The Ego is the Enemy by Ryan Holiday is self-help cum philosophical book that includes a variety of practical-looking cases in the form of stories and examples, from fields like history to philosophy and everything in between.


The book, first in the place, serves ambitious people. It says if you really value your goals and objectives, the biggest obstacle is you ‘Yourself’. That is your ego that stops you from lowering down to get humble and learning in life. It is now a proven fact that our lives are misguided by our ego more than instincts. As a matter of fact, ego is the root cause of problems that frequented us in everyday life.

The author relays the importance of being an egoless life via different situations and makes us grasp that our ego prevents us from improving by telling us that we don’t need to improve. This is the main reason behind our unsuccessful career/life, even if we get it, we lose it after a short period of time. Another great point that the author recommends that one should keep checking his/her limitations and be aware of them. This helps in a pragmatic approach to lead a meaningful life. Too much ego hurts and we thus we fail to learn like a student. It is ego that ends our learning process- be an egoless student ever.

One meaning full excerpt from the book, there are many throughout the book.

To Be or To do?
If your purpose is something larger than you – to accomplish something, to prove something to yourself - then suddenly everything becomes both easier and more difficult. Easier in the sense that you know now what you need to do and what is important to you. The other “choices” wash away, as they aren’t really choices at all. They are distractions. It’s about the doing, not the recognition. Easier in the sense that you don’t need to compromise. Harder because each opportunity – no matter how gratifying or rewarding must be evaluated along strict guidelines:

Does this help me do what I have set out to do?
Does this allow me to do what I need to do?
Am I being selfish or selfless?
Think about this the next time you face that choice:
Do I need this? Or is it really about ego? Are you ready to make the right decisions? Or do the prizes still glitter off in the distance?

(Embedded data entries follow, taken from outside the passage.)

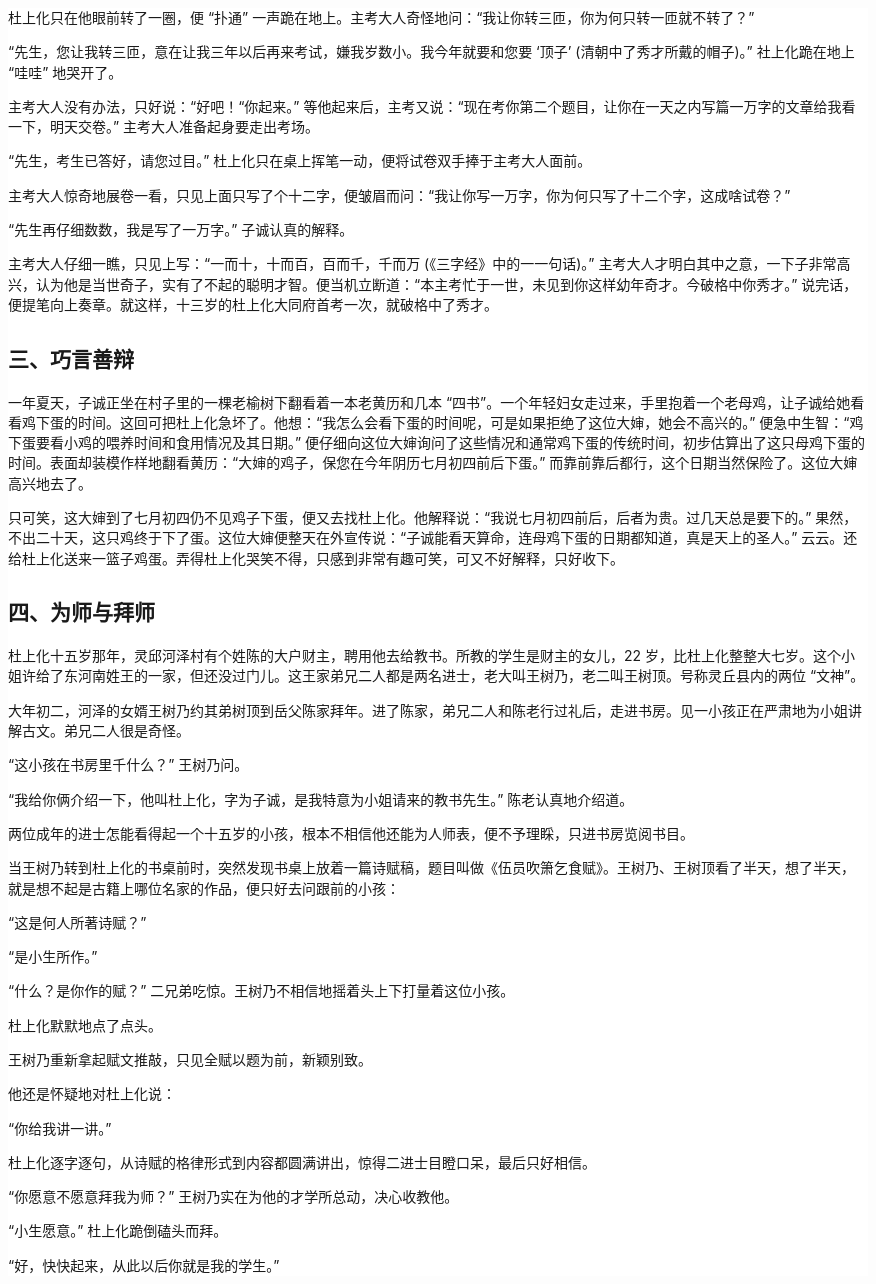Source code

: 杜上化只在他眼前转了一圈，便 “扑通” 一声跪在地上。主考大人奇怪地问：“我让你转三匝，你为何只转一匝就不转了？”

“先生，您让我转三匝，意在让我三年以后再来考试，嫌我岁数小。我今年就要和您要 ‘顶子’ (清朝中了秀才所戴的帽子)。” 社上化跪在地上 “哇哇” 地哭开了。

主考大人没有办法，只好说：“好吧！“你起来。” 等他起来后，主考又说：“现在考你第二个题目，让你在一天之内写篇一万字的文章给我看一下，明天交卷。” 主考大人准备起身要走出考场。

“先生，考生已答好，请您过目。” 杜上化只在桌上挥笔一动，便将试卷双手捧于主考大人面前。

主考大人惊奇地展卷一看，只见上面只写了个十二字，便皱眉而问：“我让你写一万字，你为何只写了十二个字，这成啥试卷？”

“先生再仔细数数，我是写了一万字。” 子诚认真的解释。

主考大人仔细一瞧，只见上写：“一而十，十而百，百而千，千而万 (《三字经》中的一一句话)。” 主考大人才明白其中之意，一下子非常高兴，认为他是当世奇子，实有了不起的聪明才智。便当机立断道：“本主考忙于一世，未见到你这样幼年奇才。今破格中你秀才。” 说完话，便提笔向上奏章。就这样，十三岁的杜上化大同府首考一次，就破格中了秀才。

## 三、巧言善辩

一年夏天，子诚正坐在村子里的一棵老榆树下翻看着一本老黄历和几本 “四书”。一个年轻妇女走过来，手里抱着一个老母鸡，让子诚给她看看鸡下蛋的时间。这回可把杜上化急坏了。他想：“我怎么会看下蛋的时间呢，可是如果拒绝了这位大婶，她会不高兴的。” 便急中生智：“鸡下蛋要看小鸡的喂养时间和食用情况及其日期。” 便仔细向这位大婶询问了这些情况和通常鸡下蛋的传统时间，初步估算出了这只母鸡下蛋的时间。表面却装模作样地翻看黄历：“大婶的鸡子，保您在今年阴历七月初四前后下蛋。” 而靠前靠后都行，这个日期当然保险了。这位大婶高兴地去了。

只可笑，这大婶到了七月初四仍不见鸡子下蛋，便又去找杜上化。他解释说：“我说七月初四前后，后者为贵。过几天总是要下的。” 果然，不出二十天，这只鸡终于下了蛋。这位大婶便整天在外宣传说：“子诚能看天算命，连母鸡下蛋的日期都知道，真是天上的圣人。” 云云。还给杜上化送来一篮子鸡蛋。弄得杜上化哭笑不得，只感到非常有趣可笑，可又不好解释，只好收下。

## 四、为师与拜师

杜上化十五岁那年，灵邱河泽村有个姓陈的大户财主，聘用他去给教书。所教的学生是财主的女儿，22 岁，比杜上化整整大七岁。这个小姐许给了东河南姓王的一家，但还没过门儿。这王家弟兄二人都是两名进士，老大叫王树乃，老二叫王树顶。号称灵丘县内的两位 “文神”。

大年初二，河泽的女婿王树乃约其弟树顶到岳父陈家拜年。进了陈家，弟兄二人和陈老行过礼后，走进书房。见一小孩正在严肃地为小姐讲解古文。弟兄二人很是奇怪。

“这小孩在书房里千什么？” 王树乃问。

“我给你俩介绍一下，他叫杜上化，字为子诚，是我特意为小姐请来的教书先生。” 陈老认真地介绍道。

两位成年的进士怎能看得起一个十五岁的小孩，根本不相信他还能为人师表，便不予理睬，只进书房览阅书目。

当王树乃转到杜上化的书桌前时，突然发现书桌上放着一篇诗赋稿，题目叫做《伍员吹箫乞食赋》。王树乃、王树顶看了半天，想了半天，就是想不起是古籍上哪位名家的作品，便只好去问跟前的小孩：

“这是何人所著诗赋？”

“是小生所作。”

“什么？是你作的赋？” 二兄弟吃惊。王树乃不相信地摇着头上下打量着这位小孩。

杜上化默默地点了点头。

王树乃重新拿起赋文推敲，只见全赋以题为前，新颖别致。

他还是怀疑地对杜上化说：

“你给我讲一讲。”

杜上化逐字逐句，从诗赋的格律形式到内容都圆满讲出，惊得二进士目瞪口呆，最后只好相信。

“你愿意不愿意拜我为师？” 王树乃实在为他的才学所总动，决心收教他。

“小生愿意。” 杜上化跪倒磕头而拜。

“好，快快起来，从此以后你就是我的学生。”
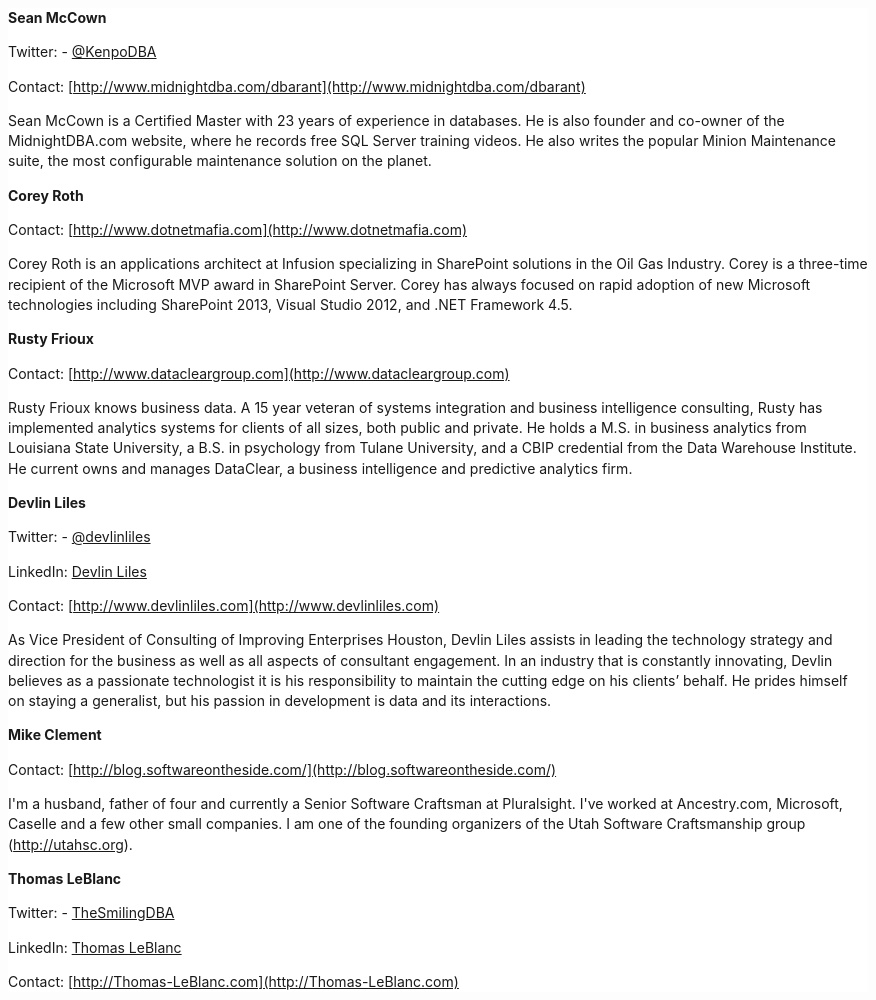 **Sean McCown**
 
Twitter:  - [@KenpoDBA](https://www.twitter.com/@KenpoDBA)
 
Contact: [http://www.midnightdba.com/dbarant](http://www.midnightdba.com/dbarant)
 
Sean McCown is a Certified Master with 23 years of experience in databases. He is also founder and co-owner of the MidnightDBA.com website, where he records free SQL Server training videos. He also writes the popular Minion Maintenance suite, the most configurable maintenance solution on the planet.
 
**Corey Roth**
 
Contact: [http://www.dotnetmafia.com](http://www.dotnetmafia.com)
 
Corey Roth is an applications architect at Infusion specializing in SharePoint solutions in the Oil  Gas Industry.  Corey is a three-time recipient of the Microsoft MVP award in SharePoint Server.  Corey has always focused on rapid adoption of new Microsoft technologies including SharePoint 2013, Visual Studio 2012, and .NET Framework 4.5.  
 
**Rusty Frioux**
 
Contact: [http://www.datacleargroup.com](http://www.datacleargroup.com)
 
Rusty Frioux knows business data.  A 15 year veteran of systems integration and business intelligence consulting, Rusty has implemented analytics systems for clients of all sizes, both public and private.
He holds a M.S. in business analytics from Louisiana State University, a B.S. in psychology from Tulane University, and a CBIP credential from the Data Warehouse Institute.  He current owns and manages DataClear, a business intelligence and predictive analytics firm. 
 
**Devlin Liles**
 
Twitter:  - [@devlinliles](https://www.twitter.com/@devlinliles)
 
LinkedIn: [Devlin Liles](https://www.linkedin.com/pub/devlin-liles/26/105/2a0)
 
Contact: [http://www.devlinliles.com](http://www.devlinliles.com)
 
As Vice President of Consulting of Improving Enterprises Houston, Devlin Liles assists in leading the technology strategy and direction for the business as well as all aspects of consultant engagement. In an industry that is constantly innovating, Devlin believes as a passionate technologist it is his responsibility to maintain the cutting edge on his clients’ behalf. He prides himself on staying a generalist, but his passion in development is data and its interactions. 
 
**Mike Clement**
 
Contact: [http://blog.softwareontheside.com/](http://blog.softwareontheside.com/)
 
I'm a husband, father of four and currently a Senior Software Craftsman at Pluralsight. I've worked at Ancestry.com, Microsoft, Caselle and a few other small companies. I am one of the founding organizers of the Utah Software Craftsmanship group (http://utahsc.org).
 
**Thomas LeBlanc**
 
Twitter:  - [TheSmilingDBA](https://www.twitter.com/TheSmilingDBA)
 
LinkedIn: [Thomas LeBlanc](http://www.linkedin.com/profile/view?id=29648544amp;trk=hb_tab_pro_top)
 
Contact: [http://Thomas-LeBlanc.com](http://Thomas-LeBlanc.com)
 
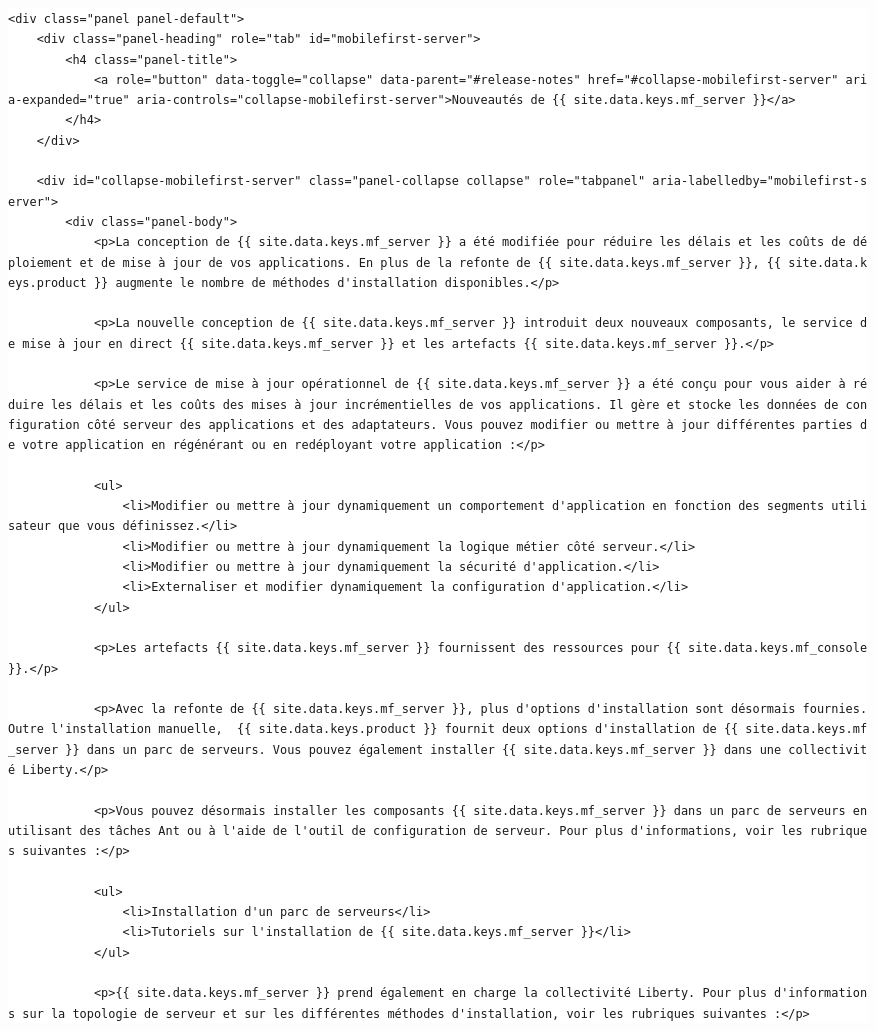     <div class="panel panel-default">
        <div class="panel-heading" role="tab" id="mobilefirst-server">
            <h4 class="panel-title">
                <a role="button" data-toggle="collapse" data-parent="#release-notes" href="#collapse-mobilefirst-server" aria-expanded="true" aria-controls="collapse-mobilefirst-server">Nouveautés de {{ site.data.keys.mf_server }}</a>
            </h4>
        </div>

        <div id="collapse-mobilefirst-server" class="panel-collapse collapse" role="tabpanel" aria-labelledby="mobilefirst-server">
            <div class="panel-body">
                <p>La conception de {{ site.data.keys.mf_server }} a été modifiée pour réduire les délais et les coûts de déploiement et de mise à jour de vos applications. En plus de la refonte de {{ site.data.keys.mf_server }}, {{ site.data.keys.product }} augmente le nombre de méthodes d'installation disponibles.</p>

                <p>La nouvelle conception de {{ site.data.keys.mf_server }} introduit deux nouveaux composants, le service de mise à jour en direct {{ site.data.keys.mf_server }} et les artefacts {{ site.data.keys.mf_server }}.</p>

                <p>Le service de mise à jour opérationnel de {{ site.data.keys.mf_server }} a été conçu pour vous aider à réduire les délais et les coûts des mises à jour incrémentielles de vos applications. Il gère et stocke les données de configuration côté serveur des applications et des adaptateurs. Vous pouvez modifier ou mettre à jour différentes parties de votre application en régénérant ou en redéployant votre application :</p>

                <ul>
                    <li>Modifier ou mettre à jour dynamiquement un comportement d'application en fonction des segments utilisateur que vous définissez.</li>
                    <li>Modifier ou mettre à jour dynamiquement la logique métier côté serveur.</li>
                    <li>Modifier ou mettre à jour dynamiquement la sécurité d'application.</li>
                    <li>Externaliser et modifier dynamiquement la configuration d'application.</li>
                </ul>

                <p>Les artefacts {{ site.data.keys.mf_server }} fournissent des ressources pour {{ site.data.keys.mf_console }}.</p>

                <p>Avec la refonte de {{ site.data.keys.mf_server }}, plus d'options d'installation sont désormais fournies. Outre l'installation manuelle,  {{ site.data.keys.product }} fournit deux options d'installation de {{ site.data.keys.mf_server }} dans un parc de serveurs. Vous pouvez également installer {{ site.data.keys.mf_server }} dans une collectivité Liberty.</p>

                <p>Vous pouvez désormais installer les composants {{ site.data.keys.mf_server }} dans un parc de serveurs en utilisant des tâches Ant ou à l'aide de l'outil de configuration de serveur. Pour plus d'informations, voir les rubriques suivantes :</p>

                <ul>
                    <li>Installation d'un parc de serveurs</li>
                    <li>Tutoriels sur l'installation de {{ site.data.keys.mf_server }}</li>
                </ul>

                <p>{{ site.data.keys.mf_server }} prend également en charge la collectivité Liberty. Pour plus d'informations sur la topologie de serveur et sur les différentes méthodes d'installation, voir les rubriques suivantes :</p>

To be or to do – life is a constant roll call. The author in the end emphasis on the need of love. It is love that ends ego and makes us believe in positivity and productivity. The book is highly recommended to all who believe in instead of taking what we have for granted, we’d be better to spend our time preparing for the spells of fate that inevitably happen in life by putting challenges and hindrances in our way to success.